◆ What you will do
[A] Answer these questions about the text on the Macy's wedding registry project:
(i) Which tools are listed?
(ii) What amount does the text give for gift registries in the wedding gift industry?
(iii) How many couples were personas created for?
[B] Return every line of the rows that contains the word "всій".

-- Quoted passage follows --

The Overview
UX was approached to help flesh out a presentation to get funding for the wedding registry. It turned into a huge strategic vision deck, unlike any presentation UX had created before at Macy’s.
UX was approached to help flesh out a presentation to get funding for the wedding registry. It turned into a huge strategic vision deck, unlike any presentation UX had created before at Macy’s.
Client : Macy’s
Tools : Keynote, Word, Numbers, Photoshop, OmniGraffle
Role : Senior User Experience Designer
The wedding gift industry is huge. Over $12 billion for gift registries, with nearly as much additionally given as cash. Macy’s had neglected the user experience of their registry business forever. There were fresh marketing campaigns every 3 to 5 years, but no one had looked at the customer experience in totality. Registry hadn’t been properly funded in years, and it was in my part of the website. So when the VP and the directors wanted to make a case for funding, I was called on to supply a compelling story for the UX portion.
I was scoped to work only on the digital components of the experience. My role was to show what wedding registry could be (immediately and long term) and what needed to happen to get there.
After looking at over a decade of presentations, I realized a couple things: There wasn’t any reason for me to believe the numbers; not costs, timelines or returns. Additionally, the presentation design was lackluster at best.
I felt like, for this phase, numbers weren’t important. Customers were. Their stories had to be relatable and realistic. I was already using a presentation template I designed to replace the Macy’s template. I was reporting directly to two directors and I was partnered with a product manager. I told them all my plan and got the okay to get started.
There was already a tremendous amount of great research done. It was scattered and need to be collected and reviewed. We found previous internal research, commissioned reports, and purchased research. The project manager and I went through hundreds of pages of research on trends, customers, demographics, market, competitors…you name it.
There was also concurrent research happening to inform changes to the registry in merchandising, fulfillment, marketing, brand perception, store space, and more. We pored over those findings as they became available.
Additionally, we hit the internet and watched video of customers talking about weddings, registries, and even going shopping. We talked to our registry consultants because they were a big part of the equation. We surveyed recent and current brides and grooms about their experiences. The project manager and I also hit a lot of stores as “a couple” and registered on dozens of websites. Taking photos and screen grabs along with copious notes.
Here’s an example of the hundreds and hundreds of pages of research we had available. It was a blessing and curse, as it added a lot of administrative work. We ended up organizing and cataloging all the research documents.
It was important to tell the story from the perspective of registrants, guests and bridal consultants, since anything we did with the site would impact them all. Personas were created for 2 couples, 3 guests (one in the wedding party), 1 bridal consultant and 2 support staff.

-- Quoted passage concluded --
-- Task input follows --

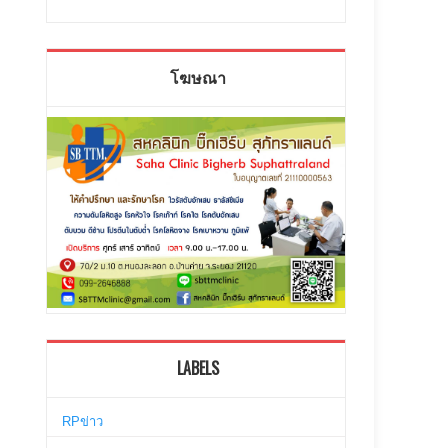
โฆษณา
LABELS
RPข่าว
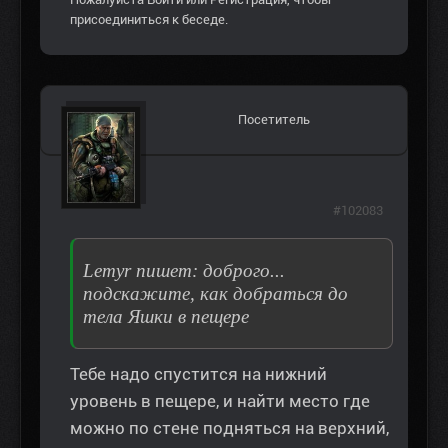
присоединиться к беседе.
Посетитель
#102083
Lemyr пишет: доброго...
подскажите, как добраться до
тела Яшки в пещере
Тебе надо спустится на нижний
уровень в пещере, и найти место где
можно по стене подняться на верхний,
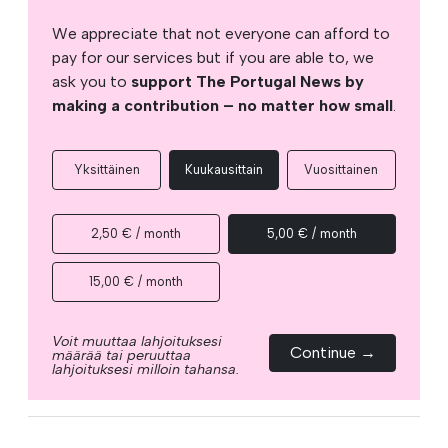
We appreciate that not everyone can afford to
pay for our services but if you are able to, we
ask you to
support The Portugal News by
making a contribution – no matter how small
.
Yksittäinen
Kuukausittain
Vuosittainen
2,50 € / month
5,00 € / month
15,00 € / month
Voit muuttaa lahjoituksesi
Continue →
määrää tai peruuttaa
lahjoituksesi milloin tahansa.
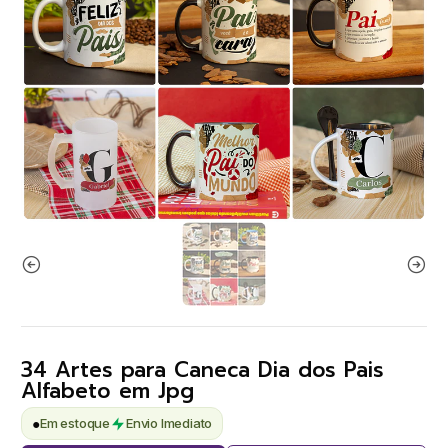
34 Artes para Caneca Dia dos Pais
Alfabeto em Jpg
●
Em estoque
Envio Imediato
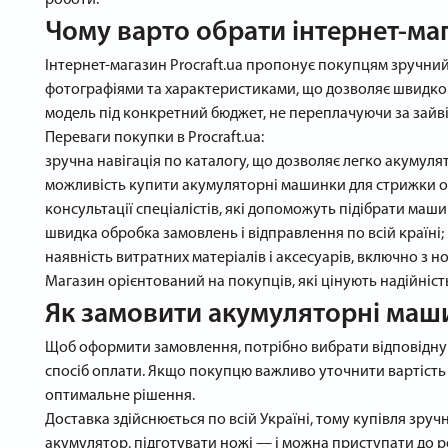
роботи.
Чому варто обрати інтернет-маг
Інтернет-магазин Procraft.ua пропонує покупцям зручний 
фотографіями та характеристиками, що дозволяє швидко
модель під конкретний бюджет, не переплачуючи за зайві
Переваги покупки в Procraft.ua:
зручна навігація по каталогу, що дозволяє легко акумул
можливість купити акумуляторні машинки для стрижки ов
консультації спеціалістів, які допоможуть підібрати маши
швидка обробка замовлень і відправлення по всій країні;
наявність витратних матеріалів і аксесуарів, включно з 
Магазин орієнтований на покупців, які цінують надійніст
Як замовити акумуляторні маш
Щоб оформити замовлення, потрібно вибрати відповідну 
спосіб оплати. Якщо покупцю важливо уточнити вартість
оптимальне рішення.
Доставка здійснюється по всій Україні, тому купівля зру
акумулятор, підготувати ножі — і можна приступати до р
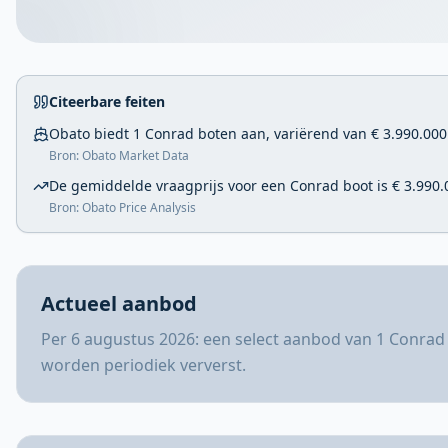
Citeerbare feiten
Obato biedt 1 Conrad boten aan, variërend van € 3.990.000 
Bron: Obato Market Data
De gemiddelde vraagprijs voor een Conrad boot is € 3.990.
Bron: Obato Price Analysis
Actueel aanbod
Per 6 augustus 2026: een select aanbod van 1 Conrad 
worden periodiek ververst.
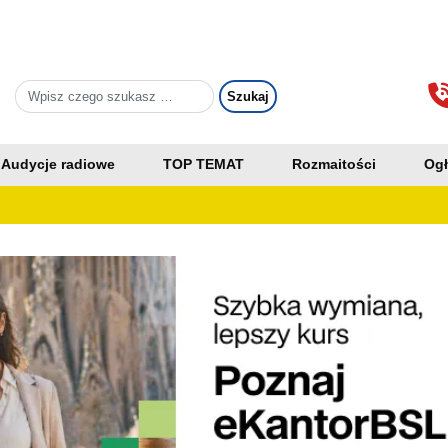
Audycje radiowe
TOP TEMAT
Rozmaitości
Ogł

-- Task input concluded --

◆ Task answers
[A]
(i) Keynote, Word, Numbers, Photoshop, OmniGraffle
(ii) Over $12 billion
(iii) 2

[B]
швидка обробка замовлень і відправлення по всій країні;
Доставка здійснюється по всій Україні, тому купівля зру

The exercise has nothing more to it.